• **WORK REQUEST**:
Below are some records; quote exactly the lines from the one that contains "Genom att anmäla dig godkänner du Tidningen" through the one that contains "líder global en", inclusive, and no others.

• **THE DATA**:
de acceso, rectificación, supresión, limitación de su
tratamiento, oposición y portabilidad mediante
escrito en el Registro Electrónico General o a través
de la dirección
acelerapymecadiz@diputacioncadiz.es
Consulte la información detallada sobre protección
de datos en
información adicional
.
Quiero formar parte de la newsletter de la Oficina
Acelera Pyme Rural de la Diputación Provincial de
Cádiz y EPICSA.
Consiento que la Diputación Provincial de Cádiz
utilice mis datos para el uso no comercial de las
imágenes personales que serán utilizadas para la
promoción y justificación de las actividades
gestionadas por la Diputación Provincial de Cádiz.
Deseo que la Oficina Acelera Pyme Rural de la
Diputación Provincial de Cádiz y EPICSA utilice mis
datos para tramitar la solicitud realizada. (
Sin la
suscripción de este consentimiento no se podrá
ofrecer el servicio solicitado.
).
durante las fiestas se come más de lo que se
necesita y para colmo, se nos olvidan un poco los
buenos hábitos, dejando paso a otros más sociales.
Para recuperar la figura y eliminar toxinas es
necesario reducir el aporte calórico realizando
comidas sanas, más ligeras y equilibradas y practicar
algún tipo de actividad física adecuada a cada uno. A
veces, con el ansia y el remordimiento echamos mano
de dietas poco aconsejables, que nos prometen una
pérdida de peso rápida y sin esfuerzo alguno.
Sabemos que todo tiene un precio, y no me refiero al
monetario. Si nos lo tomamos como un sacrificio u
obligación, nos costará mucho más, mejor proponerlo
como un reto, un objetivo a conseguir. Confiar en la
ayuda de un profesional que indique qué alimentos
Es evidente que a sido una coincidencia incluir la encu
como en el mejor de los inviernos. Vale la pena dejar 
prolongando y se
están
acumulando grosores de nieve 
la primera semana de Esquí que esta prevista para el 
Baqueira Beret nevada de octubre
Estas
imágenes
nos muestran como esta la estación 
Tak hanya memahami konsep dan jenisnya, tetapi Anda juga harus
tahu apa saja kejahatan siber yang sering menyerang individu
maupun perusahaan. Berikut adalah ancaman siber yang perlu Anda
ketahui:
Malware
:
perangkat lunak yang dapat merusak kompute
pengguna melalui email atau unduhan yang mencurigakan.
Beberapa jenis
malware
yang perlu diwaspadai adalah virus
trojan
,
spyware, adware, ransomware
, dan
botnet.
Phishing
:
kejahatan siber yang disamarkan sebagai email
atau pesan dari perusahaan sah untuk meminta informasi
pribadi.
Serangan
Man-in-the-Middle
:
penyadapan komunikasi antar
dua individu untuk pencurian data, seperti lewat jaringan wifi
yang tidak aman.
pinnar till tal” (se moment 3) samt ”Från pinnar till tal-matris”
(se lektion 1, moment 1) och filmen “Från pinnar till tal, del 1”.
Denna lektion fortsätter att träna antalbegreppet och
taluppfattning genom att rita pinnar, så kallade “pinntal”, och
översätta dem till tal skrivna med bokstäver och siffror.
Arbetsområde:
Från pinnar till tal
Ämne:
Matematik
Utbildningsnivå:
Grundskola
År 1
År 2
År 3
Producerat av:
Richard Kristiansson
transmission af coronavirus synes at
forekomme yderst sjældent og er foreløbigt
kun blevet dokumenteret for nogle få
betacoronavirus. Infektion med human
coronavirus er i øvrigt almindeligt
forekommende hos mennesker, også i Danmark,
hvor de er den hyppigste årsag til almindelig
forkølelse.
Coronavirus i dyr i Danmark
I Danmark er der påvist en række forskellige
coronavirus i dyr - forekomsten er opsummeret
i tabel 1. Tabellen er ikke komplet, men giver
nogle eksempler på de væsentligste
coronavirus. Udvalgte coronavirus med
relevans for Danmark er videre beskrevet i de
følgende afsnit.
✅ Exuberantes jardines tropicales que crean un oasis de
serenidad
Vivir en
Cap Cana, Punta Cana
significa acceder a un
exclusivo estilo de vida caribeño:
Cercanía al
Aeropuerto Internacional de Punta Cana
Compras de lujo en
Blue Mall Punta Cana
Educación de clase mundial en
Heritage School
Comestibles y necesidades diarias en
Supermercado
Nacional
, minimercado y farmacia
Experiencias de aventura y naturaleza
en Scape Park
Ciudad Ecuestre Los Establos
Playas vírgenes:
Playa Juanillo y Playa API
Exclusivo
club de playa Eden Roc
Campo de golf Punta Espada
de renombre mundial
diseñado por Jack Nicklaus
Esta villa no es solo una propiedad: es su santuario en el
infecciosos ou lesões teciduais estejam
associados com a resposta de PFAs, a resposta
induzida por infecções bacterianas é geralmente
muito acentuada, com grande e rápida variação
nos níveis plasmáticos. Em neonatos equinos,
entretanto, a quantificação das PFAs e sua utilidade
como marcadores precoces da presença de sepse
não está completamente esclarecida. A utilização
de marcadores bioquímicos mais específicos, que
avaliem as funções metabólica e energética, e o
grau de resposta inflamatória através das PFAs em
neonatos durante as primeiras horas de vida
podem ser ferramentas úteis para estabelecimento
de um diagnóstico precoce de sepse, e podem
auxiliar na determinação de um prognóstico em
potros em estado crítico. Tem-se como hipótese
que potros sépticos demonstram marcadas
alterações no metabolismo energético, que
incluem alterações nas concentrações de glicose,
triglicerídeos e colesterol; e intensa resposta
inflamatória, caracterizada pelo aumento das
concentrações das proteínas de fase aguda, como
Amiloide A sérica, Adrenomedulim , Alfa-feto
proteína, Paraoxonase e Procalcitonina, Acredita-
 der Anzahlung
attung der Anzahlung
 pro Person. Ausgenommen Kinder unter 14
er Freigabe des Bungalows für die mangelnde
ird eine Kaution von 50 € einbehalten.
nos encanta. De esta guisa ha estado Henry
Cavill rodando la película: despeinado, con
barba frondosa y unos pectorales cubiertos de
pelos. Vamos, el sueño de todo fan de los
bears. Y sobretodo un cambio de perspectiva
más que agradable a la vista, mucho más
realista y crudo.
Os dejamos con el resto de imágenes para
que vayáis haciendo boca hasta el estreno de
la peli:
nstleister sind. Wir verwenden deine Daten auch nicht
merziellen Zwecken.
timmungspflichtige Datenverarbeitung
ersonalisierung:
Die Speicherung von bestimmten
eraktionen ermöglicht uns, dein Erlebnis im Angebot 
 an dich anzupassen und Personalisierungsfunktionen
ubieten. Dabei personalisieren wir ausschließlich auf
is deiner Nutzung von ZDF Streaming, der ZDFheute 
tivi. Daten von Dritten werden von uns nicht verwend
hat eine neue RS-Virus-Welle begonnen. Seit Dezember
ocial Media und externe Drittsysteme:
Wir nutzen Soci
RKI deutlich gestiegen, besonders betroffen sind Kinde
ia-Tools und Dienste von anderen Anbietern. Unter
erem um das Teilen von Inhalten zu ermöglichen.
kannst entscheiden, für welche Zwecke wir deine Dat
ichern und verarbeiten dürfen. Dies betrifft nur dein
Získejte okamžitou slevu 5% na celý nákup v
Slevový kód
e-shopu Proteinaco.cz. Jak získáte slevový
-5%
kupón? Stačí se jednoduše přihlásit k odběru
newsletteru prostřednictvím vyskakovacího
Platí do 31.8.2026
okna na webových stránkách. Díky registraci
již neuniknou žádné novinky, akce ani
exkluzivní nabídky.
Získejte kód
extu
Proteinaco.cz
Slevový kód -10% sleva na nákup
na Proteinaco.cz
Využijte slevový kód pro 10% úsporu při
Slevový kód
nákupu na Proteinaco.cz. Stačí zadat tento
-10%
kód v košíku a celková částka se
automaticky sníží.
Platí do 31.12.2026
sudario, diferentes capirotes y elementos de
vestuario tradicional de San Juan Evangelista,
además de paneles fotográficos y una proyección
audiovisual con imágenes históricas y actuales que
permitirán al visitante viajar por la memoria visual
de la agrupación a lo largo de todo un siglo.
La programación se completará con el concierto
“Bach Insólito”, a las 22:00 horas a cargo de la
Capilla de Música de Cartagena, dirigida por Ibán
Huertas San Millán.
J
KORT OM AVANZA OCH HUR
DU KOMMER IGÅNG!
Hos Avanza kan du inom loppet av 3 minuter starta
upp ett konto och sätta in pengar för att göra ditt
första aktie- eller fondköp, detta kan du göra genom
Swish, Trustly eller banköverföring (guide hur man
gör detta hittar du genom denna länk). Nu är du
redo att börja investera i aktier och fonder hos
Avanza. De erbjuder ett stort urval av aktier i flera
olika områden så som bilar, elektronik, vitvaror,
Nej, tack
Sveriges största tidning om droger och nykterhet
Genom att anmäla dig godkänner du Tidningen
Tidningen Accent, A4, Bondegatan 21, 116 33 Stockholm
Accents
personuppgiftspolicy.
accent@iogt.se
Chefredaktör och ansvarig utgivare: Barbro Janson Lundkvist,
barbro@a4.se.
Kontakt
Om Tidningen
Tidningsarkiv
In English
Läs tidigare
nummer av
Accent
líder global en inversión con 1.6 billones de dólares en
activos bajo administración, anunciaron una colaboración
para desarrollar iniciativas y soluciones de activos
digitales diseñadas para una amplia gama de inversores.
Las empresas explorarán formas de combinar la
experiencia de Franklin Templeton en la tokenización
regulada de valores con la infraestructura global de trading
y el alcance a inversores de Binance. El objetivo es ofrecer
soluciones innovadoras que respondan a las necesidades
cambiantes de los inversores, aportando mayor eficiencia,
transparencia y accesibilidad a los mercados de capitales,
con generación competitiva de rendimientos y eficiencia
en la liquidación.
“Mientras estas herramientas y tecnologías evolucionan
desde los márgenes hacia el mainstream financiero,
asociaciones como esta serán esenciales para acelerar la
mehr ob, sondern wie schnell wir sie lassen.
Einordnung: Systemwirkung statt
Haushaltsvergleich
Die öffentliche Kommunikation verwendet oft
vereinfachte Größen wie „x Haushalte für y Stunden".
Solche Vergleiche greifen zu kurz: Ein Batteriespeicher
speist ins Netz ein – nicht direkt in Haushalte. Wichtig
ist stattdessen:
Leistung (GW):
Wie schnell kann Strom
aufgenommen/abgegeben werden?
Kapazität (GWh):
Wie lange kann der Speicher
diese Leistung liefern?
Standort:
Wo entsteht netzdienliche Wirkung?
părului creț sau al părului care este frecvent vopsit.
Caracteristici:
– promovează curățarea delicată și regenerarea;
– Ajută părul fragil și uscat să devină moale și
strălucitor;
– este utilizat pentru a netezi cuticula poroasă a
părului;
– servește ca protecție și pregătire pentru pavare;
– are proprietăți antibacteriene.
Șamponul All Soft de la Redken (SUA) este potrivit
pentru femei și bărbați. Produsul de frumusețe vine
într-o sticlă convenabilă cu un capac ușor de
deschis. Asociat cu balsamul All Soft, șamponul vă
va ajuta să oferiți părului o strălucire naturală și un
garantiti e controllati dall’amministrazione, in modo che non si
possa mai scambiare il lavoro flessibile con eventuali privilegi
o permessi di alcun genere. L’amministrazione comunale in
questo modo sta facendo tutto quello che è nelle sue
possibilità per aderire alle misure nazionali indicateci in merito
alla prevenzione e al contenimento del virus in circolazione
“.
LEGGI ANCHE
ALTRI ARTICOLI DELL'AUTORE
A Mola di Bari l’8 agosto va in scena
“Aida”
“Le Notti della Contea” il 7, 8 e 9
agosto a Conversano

• **OUTPUT BELOW**:
Genom att anmäla dig godkänner du Tidningen
Tidningen Accent, A4, Bondegatan 21, 116 33 Stockholm
Accents
personuppgiftspolicy.
accent@iogt.se
Chefredaktör och ansvarig utgivare: Barbro Janson Lundkvist,
barbro@a4.se.
Kontakt
Om Tidningen
Tidningsarkiv
In English
Läs tidigare
nummer av
Accent
líder global en inversión con 1.6 billones de dólares en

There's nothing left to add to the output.